• **DIRECTIONS FOR THIS TASK**
Leaving out any pictures, print the entries that follow exactly as they stand.

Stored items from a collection
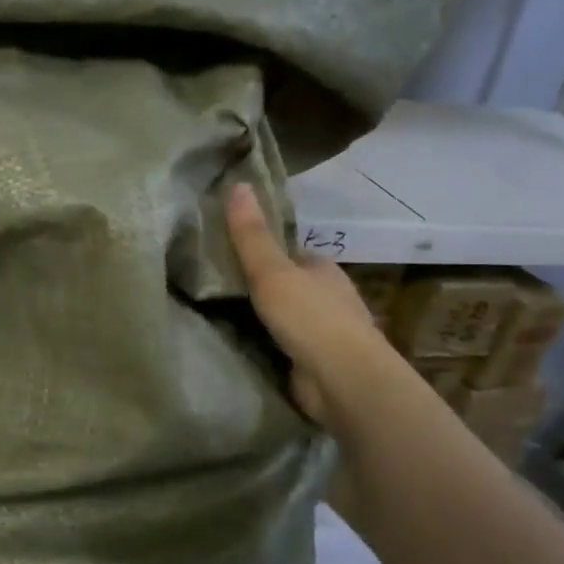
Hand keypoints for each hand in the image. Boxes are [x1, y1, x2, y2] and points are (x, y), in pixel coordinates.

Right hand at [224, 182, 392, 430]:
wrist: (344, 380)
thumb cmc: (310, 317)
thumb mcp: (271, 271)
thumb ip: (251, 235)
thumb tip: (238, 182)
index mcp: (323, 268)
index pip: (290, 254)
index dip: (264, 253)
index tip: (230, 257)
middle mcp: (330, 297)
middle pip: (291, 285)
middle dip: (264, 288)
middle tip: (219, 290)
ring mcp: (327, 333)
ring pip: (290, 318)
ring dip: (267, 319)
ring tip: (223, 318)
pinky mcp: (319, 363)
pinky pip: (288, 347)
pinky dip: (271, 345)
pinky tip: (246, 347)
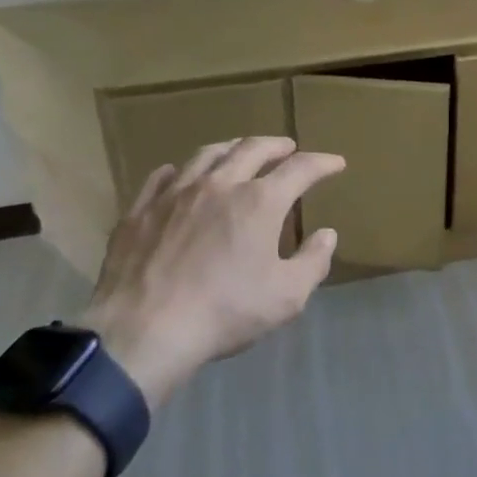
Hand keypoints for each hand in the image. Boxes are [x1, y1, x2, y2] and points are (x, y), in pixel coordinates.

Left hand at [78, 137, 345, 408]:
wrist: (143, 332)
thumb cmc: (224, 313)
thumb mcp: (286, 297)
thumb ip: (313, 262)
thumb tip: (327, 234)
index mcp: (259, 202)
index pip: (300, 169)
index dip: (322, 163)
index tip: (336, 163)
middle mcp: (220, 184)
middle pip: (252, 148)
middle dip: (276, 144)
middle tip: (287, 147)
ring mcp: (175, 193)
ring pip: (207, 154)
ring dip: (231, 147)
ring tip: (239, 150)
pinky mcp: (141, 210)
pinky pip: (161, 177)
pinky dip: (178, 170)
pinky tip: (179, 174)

• **FINISHED TASK**
Hand keypoints for each hand in the image. Boxes are [x1, y1, x2, y2] and points are (x, y), in pixel coordinates.

Right hand at [224, 182, 392, 430]:
wrist: (344, 380)
thumb cmc: (310, 317)
thumb mcp: (271, 271)
thumb ip: (251, 235)
thumb tip: (238, 182)
index mcp: (323, 268)
index pip: (290, 254)
index dip: (264, 253)
index tip: (230, 257)
middle mcp: (330, 297)
middle pip: (291, 285)
middle dip: (264, 288)
middle tip: (219, 290)
ring mcp: (327, 333)
ring pip: (290, 318)
ring dip: (267, 319)
ring tip: (223, 318)
pinky mcp: (319, 363)
pinky pip: (288, 347)
pinky dip: (271, 345)
pinky tip: (246, 347)
Hand keypoints for each hand in the image. Boxes are [x1, y1, x2, y2] and points are (x, y), in pixel coordinates.

Left hand at [78, 137, 345, 408]:
wrist: (143, 332)
thumb cmc: (224, 313)
thumb mcp: (286, 297)
thumb ip: (313, 262)
thumb tip: (327, 234)
index mcp: (259, 202)
index pip: (300, 169)
index dip: (322, 163)
index tip: (336, 163)
middle mcp: (220, 184)
middle pip: (252, 148)
middle dip: (276, 144)
middle tip: (287, 147)
ring mcp: (175, 193)
ring pip: (207, 154)
ring dip: (231, 147)
ring tip: (239, 150)
pinky mcp: (141, 210)
pinky pip: (161, 177)
pinky dip: (178, 170)
pinky tip: (179, 174)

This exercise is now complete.